■ **Brano da leggere**
Voglio intervenire in questo discorso così scientifico di materia e antimateria partecipandovi alcune riflessioni. Secoli di cristianesimo ci hanno inculcato la stramba idea che la nostra anima sia come l’acqua in un bicchiere, contenuta ma separata dal corpo. Così, ogni squilibrio, malattia, sofferenza che ci punzecchia siamo lì a preoccuparci di eliminare o tacitare quella che viene percepita come ribellione dell’organismo. Oppure, di contro, specie se siamo acculturati con qualche infarinatura di psicanalisi, ci mettiamo a indagare sul passato e l’inconscio e la parentela fino alla terza generazione convinti che la nostra indagine scioglierà senz’altro i nodi di ogni imperfezione…in virtù della concezione di perfezione finalmente (?!!!) acquisita.

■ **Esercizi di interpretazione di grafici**
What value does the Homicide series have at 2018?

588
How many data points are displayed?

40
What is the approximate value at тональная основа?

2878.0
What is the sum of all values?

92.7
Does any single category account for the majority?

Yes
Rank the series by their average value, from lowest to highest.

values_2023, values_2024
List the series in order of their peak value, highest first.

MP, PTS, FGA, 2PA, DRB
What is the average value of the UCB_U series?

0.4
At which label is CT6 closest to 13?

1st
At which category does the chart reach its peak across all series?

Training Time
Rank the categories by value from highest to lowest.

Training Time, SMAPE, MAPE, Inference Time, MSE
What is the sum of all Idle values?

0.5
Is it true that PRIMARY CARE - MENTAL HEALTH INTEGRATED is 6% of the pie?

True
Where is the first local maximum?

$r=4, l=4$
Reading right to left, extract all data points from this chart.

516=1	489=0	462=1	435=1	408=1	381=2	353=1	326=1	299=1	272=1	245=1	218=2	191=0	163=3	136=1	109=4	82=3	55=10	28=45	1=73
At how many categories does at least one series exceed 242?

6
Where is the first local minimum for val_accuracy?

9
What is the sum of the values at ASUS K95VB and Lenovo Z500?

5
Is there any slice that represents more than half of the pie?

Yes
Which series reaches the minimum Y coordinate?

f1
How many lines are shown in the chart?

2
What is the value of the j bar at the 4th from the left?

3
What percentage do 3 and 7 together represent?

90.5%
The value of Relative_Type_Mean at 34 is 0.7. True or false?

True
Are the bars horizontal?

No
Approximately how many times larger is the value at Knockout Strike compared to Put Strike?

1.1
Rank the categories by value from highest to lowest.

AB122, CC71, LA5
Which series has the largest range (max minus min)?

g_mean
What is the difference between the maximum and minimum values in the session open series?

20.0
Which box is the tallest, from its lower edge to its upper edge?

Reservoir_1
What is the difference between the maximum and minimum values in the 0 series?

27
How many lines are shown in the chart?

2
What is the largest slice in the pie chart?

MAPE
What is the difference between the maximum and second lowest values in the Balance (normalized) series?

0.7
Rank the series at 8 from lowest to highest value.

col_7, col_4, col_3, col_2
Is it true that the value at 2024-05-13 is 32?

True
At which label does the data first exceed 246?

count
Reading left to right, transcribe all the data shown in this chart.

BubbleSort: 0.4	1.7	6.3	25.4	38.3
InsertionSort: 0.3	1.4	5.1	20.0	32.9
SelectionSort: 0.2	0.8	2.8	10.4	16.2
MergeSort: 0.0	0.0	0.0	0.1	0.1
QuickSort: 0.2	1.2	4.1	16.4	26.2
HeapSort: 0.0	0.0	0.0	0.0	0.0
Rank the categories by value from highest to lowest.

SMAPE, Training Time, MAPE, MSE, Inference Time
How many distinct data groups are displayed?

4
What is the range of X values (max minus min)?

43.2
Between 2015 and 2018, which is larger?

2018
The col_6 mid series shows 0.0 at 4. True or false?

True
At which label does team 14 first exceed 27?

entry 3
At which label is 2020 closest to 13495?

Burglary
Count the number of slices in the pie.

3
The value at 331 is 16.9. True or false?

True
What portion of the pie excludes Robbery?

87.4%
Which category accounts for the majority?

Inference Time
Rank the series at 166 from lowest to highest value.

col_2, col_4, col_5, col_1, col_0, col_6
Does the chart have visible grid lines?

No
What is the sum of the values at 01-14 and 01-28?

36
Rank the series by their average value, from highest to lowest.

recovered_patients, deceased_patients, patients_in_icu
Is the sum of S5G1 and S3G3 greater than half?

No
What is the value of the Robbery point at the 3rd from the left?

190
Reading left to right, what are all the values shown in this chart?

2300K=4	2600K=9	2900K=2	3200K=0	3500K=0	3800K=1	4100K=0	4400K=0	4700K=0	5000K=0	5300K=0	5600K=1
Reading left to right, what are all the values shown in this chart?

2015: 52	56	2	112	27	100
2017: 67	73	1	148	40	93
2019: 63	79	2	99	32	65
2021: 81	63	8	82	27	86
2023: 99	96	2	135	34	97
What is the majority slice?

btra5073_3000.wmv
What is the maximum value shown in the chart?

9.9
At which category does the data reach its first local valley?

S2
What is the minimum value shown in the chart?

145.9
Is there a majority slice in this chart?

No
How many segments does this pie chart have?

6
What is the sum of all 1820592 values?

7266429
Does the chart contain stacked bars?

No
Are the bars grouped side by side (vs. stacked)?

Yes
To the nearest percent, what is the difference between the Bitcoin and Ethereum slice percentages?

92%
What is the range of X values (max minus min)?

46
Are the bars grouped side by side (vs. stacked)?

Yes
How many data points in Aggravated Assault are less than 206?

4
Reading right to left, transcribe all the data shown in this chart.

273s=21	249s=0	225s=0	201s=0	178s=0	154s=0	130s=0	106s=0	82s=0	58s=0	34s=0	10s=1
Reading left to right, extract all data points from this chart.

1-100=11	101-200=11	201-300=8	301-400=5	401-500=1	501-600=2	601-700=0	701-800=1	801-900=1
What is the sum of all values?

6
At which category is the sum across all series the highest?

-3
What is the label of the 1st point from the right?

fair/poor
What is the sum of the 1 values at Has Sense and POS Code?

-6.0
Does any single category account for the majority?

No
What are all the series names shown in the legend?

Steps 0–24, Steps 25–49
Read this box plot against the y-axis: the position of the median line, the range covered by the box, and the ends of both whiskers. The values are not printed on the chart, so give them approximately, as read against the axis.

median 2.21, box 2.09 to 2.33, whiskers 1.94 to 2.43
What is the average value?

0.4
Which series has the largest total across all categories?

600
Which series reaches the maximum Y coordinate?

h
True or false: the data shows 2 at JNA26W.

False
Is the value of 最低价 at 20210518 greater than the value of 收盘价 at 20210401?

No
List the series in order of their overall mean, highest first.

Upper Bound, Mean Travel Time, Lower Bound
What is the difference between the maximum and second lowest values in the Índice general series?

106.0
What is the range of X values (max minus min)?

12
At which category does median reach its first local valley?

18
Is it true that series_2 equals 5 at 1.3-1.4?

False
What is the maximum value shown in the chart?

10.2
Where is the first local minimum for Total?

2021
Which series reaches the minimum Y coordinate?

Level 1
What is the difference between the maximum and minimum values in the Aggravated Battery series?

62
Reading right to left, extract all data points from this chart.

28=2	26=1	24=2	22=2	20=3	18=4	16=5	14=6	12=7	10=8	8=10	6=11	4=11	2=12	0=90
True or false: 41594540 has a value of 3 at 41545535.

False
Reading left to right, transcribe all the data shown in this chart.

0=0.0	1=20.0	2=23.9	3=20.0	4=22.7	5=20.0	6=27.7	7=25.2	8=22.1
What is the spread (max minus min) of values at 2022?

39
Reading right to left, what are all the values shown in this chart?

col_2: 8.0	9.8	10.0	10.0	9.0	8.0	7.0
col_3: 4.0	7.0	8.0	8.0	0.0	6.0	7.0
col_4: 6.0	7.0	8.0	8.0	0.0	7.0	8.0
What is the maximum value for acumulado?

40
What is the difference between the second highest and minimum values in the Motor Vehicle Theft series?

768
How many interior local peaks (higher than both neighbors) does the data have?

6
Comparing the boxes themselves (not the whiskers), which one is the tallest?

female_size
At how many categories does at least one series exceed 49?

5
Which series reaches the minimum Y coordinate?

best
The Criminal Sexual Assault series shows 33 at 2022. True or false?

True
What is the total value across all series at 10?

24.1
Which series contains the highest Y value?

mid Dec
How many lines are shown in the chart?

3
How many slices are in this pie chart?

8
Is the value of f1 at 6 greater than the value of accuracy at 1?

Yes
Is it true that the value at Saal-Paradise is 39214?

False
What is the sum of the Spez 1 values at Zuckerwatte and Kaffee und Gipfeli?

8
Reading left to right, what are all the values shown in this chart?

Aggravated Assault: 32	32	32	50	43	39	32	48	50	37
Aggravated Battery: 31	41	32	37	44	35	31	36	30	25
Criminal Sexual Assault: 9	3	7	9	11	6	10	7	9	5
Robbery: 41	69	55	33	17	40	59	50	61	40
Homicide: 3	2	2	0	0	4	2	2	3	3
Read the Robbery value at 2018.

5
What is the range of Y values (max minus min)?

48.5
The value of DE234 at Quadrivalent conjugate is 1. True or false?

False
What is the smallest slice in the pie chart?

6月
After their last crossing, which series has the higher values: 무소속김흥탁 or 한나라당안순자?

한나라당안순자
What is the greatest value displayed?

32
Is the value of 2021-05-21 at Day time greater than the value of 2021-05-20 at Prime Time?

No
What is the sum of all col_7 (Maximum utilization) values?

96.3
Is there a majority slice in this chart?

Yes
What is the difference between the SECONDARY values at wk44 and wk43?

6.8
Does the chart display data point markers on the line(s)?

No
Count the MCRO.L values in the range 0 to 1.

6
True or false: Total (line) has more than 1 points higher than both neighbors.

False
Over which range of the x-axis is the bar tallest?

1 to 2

■ **Esercizi da svolgere**
a) Trascrivi il brano sull'anima e il corpo a partire da "Voglio intervenire in" e terminando con "finalmente (?!!!) acquisita.", modificandolo in un solo punto: sostituisci "psicanalisi" con "filosofia".
b) Nel brano sull'anima e il corpo, a che cosa viene paragonata l'anima secondo l'idea inculcata da secoli di cristianesimo?

■ **Le tue risposte**
a)
Voglio intervenire in questo discorso così scientifico di materia e antimateria partecipandovi alcune riflessioni. Secoli di cristianesimo ci hanno inculcato la stramba idea che la nostra anima sia come l’acqua in un bicchiere, contenuta ma separata dal corpo. Così, ogni squilibrio, malattia, sofferenza che ci punzecchia siamo lì a preoccuparci di eliminare o tacitare quella che viene percepita come ribellione dell’organismo. Oppure, di contro, specie se siamo acculturati con qualche infarinatura di filosofia, ci mettiamo a indagare sul passato e l’inconscio e la parentela fino alla terza generazione convinti che la nostra indagine scioglierà senz’altro i nodi di ogni imperfezione…in virtù della concezione di perfezione finalmente (?!!!) acquisita.

b) All'acqua in un bicchiere, contenuta ma separata dal corpo.